🤖 AI Summary
To address dynamic modality missing—caused by device failures, privacy constraints, and other real-world factors—this paper pioneers modeling missing-modality adaptation as a continual learning problem. We propose a prompt-based continual multimodal framework for missing modalities, innovatively designing three types of prompts: modality-specific, task-aware, and task-specific. Additionally, we introduce a contrastive task interaction strategy to explicitly model cross-modal prompt correlations, thereby effectively mitigating catastrophic forgetting.
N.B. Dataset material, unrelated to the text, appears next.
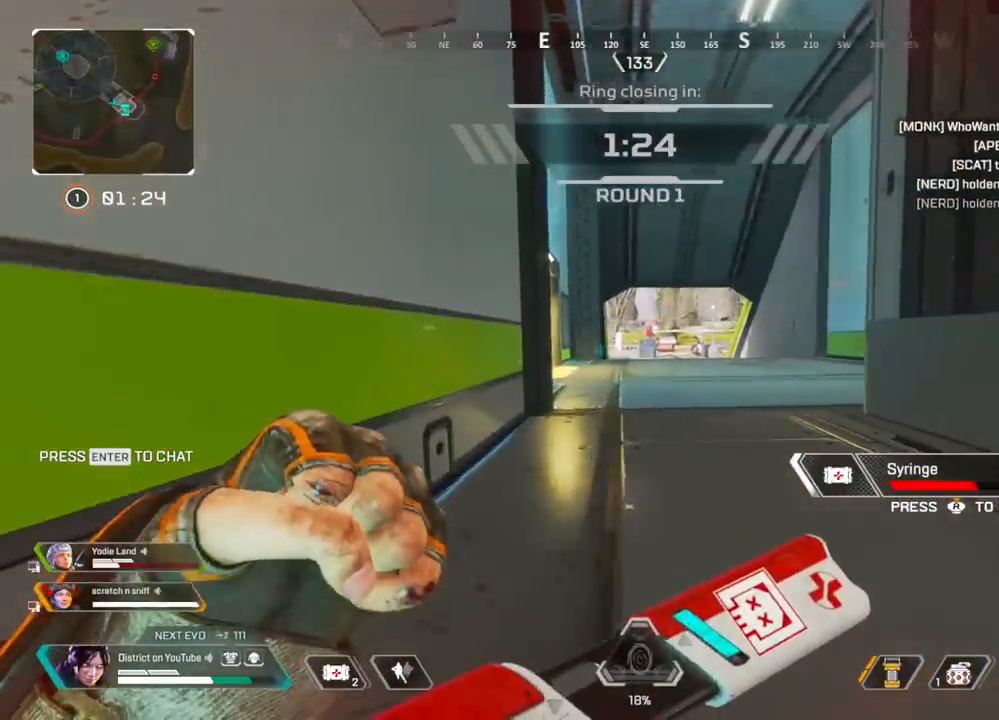
{"buttons": [], "left_stick": "center", "right_stick": "center", "events": [[33, "left_stick", "up-right"], [67, "Y", "up"], [367, "START", "down"], [433, "left_stick", "center"], [450, "START", "up"]]}
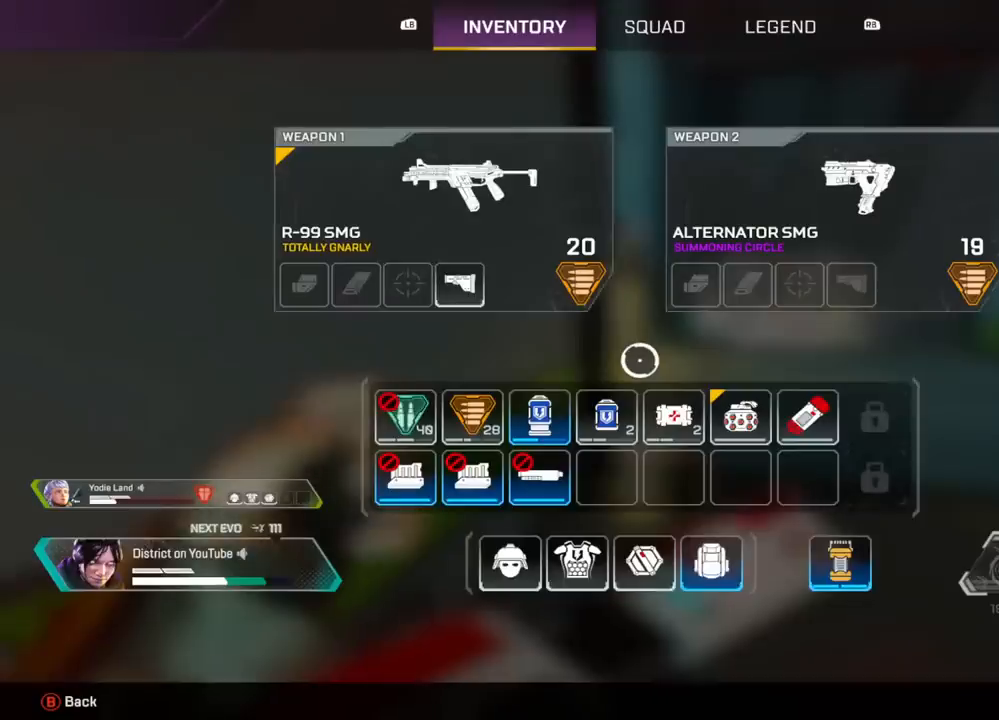
{"buttons": [], "left_stick": "up", "right_stick": "center", "events": [[167, "B", "down"], [233, "left_stick", "up"], [267, "B", "up"]]}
Crucially, our approach eliminates the need for modality reconstruction or feature alignment modules, significantly reducing computational overhead. Evaluated on three public multimodal benchmarks, our method consistently outperforms state-of-the-art approaches across downstream task performance under missing modalities, inference efficiency, and forgetting suppression—achieving substantial gains in all three dimensions.
📝 Abstract
Missing modality issues are common in real-world applications, arising from factors such as equipment failures and privacy concerns. When fine-tuning pre-trained models on downstream datasets with missing modalities, performance can degrade significantly. Current methods often aggregate various missing cases to train recovery modules or align multimodal features, resulting in suboptimal performance, high computational costs, and the risk of catastrophic forgetting in continual environments where data arrives sequentially. In this paper, we formulate the dynamic missing modality problem as a continual learning task and introduce the continual multimodal missing modality task. To address this challenge efficiently, we introduce three types of prompts: modality-specific, task-aware, and task-specific prompts. These prompts enable the model to learn intra-modality, inter-modality, intra-task, and inter-task features. Furthermore, we propose a contrastive task interaction strategy to explicitly learn prompts correlating different modalities. We conduct extensive experiments on three public datasets, where our method consistently outperforms state-of-the-art approaches.